(He also mentioned setting up a website for homeowners to track the status of the permit. He’s new to this, so I don’t expect him to know the capability already exists, assuming you know your application number.)
To do this he is initiating an E-Plan submittal, which would allow architects to submit plans online, eliminating the need for paper drawings (and tree killing) to be shepherded to City Hall. Applause!!! Back in 2000 (yes, Chicago is getting to this 11 years later) my firm at the time worked with the City of San Diego to implement a similar program. Technology was different back then making the process a bit cumbersome, but we got it worked out. Unfortunately, the Building Commissioner left in the middle of the project for a plum job up the coast and the project died. It has not been resurrected. Today, though, it is much easier to transmit drawings with reduced file sizes via .pdf. What is missing from the announcement, though, is whether the Department of Zoning will also implement the program. If not, paper drawings will still have to schlepped to the zoning counter for their tedious review process. And will the Department of Public Health also be signing on? The Health Department has to review every restaurant, grocery store, or commercial kitchen project.
Lastly, the City will now require that half the estimated permit fee be paid up front to prevent already reviewed plans from being abandoned at City Hall. Chicago, again, is slow to conform. Most other cities have a separate plan check fee due up front, and a permit fee when the project is ready for issuance.
Everyone likes to complain about the Building Department (me included), however, they aren’t always to blame. Just most of the time. Here is what I think would help the department curb wait times.
– Over the counter service: Most cities in Southern California have an expedited permitting process that anyone can use (not just architects who are ‘self certified’), which allow for drawings to be reviewed by a plan examiner while you wait. (You, or your expeditor, actually waited right there in front of them so you could address any issues on the spot). This process was limited to ‘tenant improvement’ type work which required plans but did not involve any additions or work to the exterior building envelope. The City could easily dedicate existing, idle project managers to this role on a rotating basis allowing us to walk away with a permit that same day. The City currently has an EPP (Easy Permit Program) to deal with cosmetic work. This program could be made more robust to include more types of projects, thus lightening the load on the full time plan reviewers.

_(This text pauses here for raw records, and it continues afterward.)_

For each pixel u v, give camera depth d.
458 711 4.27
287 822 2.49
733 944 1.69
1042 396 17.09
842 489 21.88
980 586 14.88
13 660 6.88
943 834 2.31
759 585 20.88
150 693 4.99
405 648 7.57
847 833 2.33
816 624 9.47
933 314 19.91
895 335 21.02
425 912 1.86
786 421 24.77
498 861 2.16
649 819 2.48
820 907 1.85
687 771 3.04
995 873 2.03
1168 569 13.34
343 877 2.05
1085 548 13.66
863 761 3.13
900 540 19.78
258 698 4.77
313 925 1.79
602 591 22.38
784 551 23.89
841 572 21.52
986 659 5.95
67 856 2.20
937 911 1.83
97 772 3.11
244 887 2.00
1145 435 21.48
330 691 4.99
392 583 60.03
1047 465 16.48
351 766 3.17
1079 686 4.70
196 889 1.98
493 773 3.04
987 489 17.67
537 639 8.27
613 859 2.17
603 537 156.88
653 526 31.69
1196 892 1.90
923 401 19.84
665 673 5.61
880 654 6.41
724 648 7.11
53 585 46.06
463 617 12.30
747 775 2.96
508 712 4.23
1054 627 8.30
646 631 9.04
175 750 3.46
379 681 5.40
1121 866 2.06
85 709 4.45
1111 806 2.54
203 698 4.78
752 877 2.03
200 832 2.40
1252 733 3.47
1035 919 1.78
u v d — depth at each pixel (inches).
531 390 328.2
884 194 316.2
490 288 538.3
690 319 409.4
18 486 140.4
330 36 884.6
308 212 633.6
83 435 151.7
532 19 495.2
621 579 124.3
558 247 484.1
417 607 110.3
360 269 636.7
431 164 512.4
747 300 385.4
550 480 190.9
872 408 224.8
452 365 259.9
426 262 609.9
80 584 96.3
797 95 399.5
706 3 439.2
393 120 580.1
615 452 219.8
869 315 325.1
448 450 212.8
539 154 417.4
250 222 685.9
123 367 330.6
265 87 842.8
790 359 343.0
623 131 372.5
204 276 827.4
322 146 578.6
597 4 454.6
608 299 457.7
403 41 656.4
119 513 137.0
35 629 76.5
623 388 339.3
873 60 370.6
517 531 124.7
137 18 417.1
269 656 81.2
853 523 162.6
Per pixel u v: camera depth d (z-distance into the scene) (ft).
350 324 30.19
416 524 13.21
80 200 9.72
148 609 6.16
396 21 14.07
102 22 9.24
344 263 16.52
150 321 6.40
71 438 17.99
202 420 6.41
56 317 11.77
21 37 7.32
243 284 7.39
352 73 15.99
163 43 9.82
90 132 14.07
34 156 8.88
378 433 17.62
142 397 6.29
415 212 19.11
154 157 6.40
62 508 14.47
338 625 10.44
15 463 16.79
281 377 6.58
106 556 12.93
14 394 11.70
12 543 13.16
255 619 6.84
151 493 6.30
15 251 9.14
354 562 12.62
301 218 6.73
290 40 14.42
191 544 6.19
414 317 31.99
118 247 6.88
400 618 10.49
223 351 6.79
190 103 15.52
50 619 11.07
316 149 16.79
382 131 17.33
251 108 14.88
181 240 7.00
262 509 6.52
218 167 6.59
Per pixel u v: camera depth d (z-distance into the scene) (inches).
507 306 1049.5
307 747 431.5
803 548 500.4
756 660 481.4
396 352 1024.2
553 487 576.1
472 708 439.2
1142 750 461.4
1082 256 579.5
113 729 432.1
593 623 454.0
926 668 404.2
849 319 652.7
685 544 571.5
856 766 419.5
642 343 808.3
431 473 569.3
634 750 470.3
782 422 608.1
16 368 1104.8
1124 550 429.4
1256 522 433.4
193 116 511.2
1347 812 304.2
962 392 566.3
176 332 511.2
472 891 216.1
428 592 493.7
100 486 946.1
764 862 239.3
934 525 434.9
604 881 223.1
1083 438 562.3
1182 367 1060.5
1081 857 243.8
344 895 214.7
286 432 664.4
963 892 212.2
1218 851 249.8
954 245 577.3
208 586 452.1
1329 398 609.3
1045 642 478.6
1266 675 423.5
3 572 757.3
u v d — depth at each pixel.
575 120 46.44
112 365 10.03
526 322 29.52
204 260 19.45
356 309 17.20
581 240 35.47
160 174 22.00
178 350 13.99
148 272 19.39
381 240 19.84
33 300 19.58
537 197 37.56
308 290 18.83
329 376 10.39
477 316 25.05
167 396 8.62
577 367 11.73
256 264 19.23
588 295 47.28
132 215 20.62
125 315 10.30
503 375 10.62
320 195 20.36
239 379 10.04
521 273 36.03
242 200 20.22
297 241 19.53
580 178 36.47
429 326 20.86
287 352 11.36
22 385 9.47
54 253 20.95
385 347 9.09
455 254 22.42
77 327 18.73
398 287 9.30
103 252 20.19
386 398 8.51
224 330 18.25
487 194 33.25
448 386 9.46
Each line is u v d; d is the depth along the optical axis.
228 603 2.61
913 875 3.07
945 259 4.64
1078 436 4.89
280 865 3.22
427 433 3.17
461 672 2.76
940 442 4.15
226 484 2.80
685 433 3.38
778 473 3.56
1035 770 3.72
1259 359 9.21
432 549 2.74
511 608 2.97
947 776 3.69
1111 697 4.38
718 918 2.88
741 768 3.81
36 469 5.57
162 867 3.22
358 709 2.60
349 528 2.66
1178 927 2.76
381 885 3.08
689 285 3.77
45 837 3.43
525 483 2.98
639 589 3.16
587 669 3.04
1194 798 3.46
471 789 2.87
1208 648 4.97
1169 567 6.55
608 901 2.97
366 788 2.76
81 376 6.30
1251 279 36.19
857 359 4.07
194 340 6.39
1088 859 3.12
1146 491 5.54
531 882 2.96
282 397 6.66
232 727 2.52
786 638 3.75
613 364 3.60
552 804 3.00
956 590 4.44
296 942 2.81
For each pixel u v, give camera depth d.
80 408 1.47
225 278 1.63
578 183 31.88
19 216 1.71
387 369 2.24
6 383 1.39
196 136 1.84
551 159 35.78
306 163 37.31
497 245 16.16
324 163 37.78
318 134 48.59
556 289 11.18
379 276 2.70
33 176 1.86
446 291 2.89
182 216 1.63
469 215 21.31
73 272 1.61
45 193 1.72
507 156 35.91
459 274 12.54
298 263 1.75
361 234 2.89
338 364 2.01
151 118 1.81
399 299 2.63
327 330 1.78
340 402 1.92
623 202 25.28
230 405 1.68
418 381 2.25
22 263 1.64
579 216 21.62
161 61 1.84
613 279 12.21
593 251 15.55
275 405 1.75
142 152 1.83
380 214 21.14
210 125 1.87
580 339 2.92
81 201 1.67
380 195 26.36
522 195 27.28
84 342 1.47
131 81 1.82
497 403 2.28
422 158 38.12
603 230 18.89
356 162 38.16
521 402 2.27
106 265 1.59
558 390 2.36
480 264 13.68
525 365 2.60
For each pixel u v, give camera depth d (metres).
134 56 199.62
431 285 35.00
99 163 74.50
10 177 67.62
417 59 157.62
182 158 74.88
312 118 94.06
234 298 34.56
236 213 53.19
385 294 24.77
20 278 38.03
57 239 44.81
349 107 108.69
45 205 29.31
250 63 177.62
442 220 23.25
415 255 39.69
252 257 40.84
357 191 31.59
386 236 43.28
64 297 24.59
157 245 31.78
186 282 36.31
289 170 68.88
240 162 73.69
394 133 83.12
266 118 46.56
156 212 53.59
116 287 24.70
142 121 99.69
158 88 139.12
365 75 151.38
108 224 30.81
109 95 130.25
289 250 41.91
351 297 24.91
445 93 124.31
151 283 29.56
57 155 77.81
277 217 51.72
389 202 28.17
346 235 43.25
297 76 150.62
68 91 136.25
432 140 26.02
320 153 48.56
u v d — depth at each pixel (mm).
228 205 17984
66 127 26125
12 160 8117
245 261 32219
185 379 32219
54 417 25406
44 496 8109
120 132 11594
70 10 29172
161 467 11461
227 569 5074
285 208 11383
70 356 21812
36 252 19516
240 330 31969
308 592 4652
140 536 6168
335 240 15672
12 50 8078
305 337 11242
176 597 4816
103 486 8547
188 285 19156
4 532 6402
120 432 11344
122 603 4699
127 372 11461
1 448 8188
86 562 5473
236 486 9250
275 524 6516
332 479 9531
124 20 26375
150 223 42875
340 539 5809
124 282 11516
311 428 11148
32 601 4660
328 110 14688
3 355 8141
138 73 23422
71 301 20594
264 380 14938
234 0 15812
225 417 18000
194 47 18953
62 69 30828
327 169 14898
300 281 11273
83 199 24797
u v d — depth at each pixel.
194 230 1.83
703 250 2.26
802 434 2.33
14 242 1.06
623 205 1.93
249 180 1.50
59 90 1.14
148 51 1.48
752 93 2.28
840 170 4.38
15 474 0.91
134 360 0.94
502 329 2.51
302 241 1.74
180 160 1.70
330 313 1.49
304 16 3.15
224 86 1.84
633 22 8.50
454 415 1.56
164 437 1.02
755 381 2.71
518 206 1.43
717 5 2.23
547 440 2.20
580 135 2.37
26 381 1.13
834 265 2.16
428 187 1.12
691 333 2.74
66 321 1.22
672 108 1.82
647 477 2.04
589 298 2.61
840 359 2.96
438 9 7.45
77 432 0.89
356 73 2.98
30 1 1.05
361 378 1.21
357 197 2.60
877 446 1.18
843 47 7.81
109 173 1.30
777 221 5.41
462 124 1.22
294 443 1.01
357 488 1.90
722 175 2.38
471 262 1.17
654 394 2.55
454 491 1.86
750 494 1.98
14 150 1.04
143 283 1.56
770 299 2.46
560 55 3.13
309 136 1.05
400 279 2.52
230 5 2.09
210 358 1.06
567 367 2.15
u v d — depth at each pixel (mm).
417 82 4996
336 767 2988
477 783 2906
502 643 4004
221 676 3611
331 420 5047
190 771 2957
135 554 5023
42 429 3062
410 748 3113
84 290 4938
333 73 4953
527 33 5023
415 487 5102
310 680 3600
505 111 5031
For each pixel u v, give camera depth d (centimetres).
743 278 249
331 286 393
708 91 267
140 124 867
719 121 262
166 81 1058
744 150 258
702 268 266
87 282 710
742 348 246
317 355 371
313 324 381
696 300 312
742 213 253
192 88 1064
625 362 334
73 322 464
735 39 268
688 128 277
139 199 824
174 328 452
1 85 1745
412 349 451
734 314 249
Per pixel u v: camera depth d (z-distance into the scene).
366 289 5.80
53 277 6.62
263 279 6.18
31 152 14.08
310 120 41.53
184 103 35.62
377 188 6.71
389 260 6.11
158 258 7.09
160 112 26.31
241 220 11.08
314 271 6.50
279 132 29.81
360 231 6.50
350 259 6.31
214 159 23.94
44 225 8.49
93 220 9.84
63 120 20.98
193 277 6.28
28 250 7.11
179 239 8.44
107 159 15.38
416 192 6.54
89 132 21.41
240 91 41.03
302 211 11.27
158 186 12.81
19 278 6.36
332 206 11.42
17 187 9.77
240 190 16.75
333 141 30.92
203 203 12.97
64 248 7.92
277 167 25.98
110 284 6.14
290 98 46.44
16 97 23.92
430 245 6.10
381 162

– Amalgamate the departments: Plain and simple, there are too many departments reviewing plans at City Hall. Every other jurisdiction I have worked in from coast to coast has, at maximum, 2 reviewers in their respective building departments that could possibly review plans. For a normal commercial project you would have a Life-Safety review, typically a structural engineer that would review for compliance with most of the Building Code, and an MEP (Mechanical, Electrical, and Plumbing) review, all three disciplines would be checked by one engineer. Compare that to The City of Chicago which has… are you ready?… 9 reviewers! Here they are: Architectural, Structural, Fire, Ventilation, Refrigeration, Plumbing, Electrical, MOPD (Mayor’s Office for People with Disabilities), and Environmental. We regularly get identical comments on drawings from two different reviewers. Suffice it to say, if the union issues can be worked out, less reviewers lobbing the drawings from one desk to the other would dramatically reduce wait times. Far more than any E-plan process could.
– Examiners should only return comments when the design might actually change: An all too often occurrence is when drawings are returned back for comments like “add this general note to the drawings”, or “revise the occupancy count from 60 to 65″. These are unnecessary and waste time. In all my time submitting drawings to the City, not once has there been a significant design change based on comments from plan reviewers. Not once. And why should there be. I am the licensed professional whose responsibility it is to ensure compliance with the building code. The amount of time wasted waiting for an appointment to see the plan reviewers just to show them that a general note was added or some other trivial element was revised to their liking is staggering. In the City’s defense, they have enacted a ‘certified corrections’ program that would eliminate the need for an ‘open plan review’ meeting, but the paperwork is too onerous to save any time.
I could go on, but lets start there.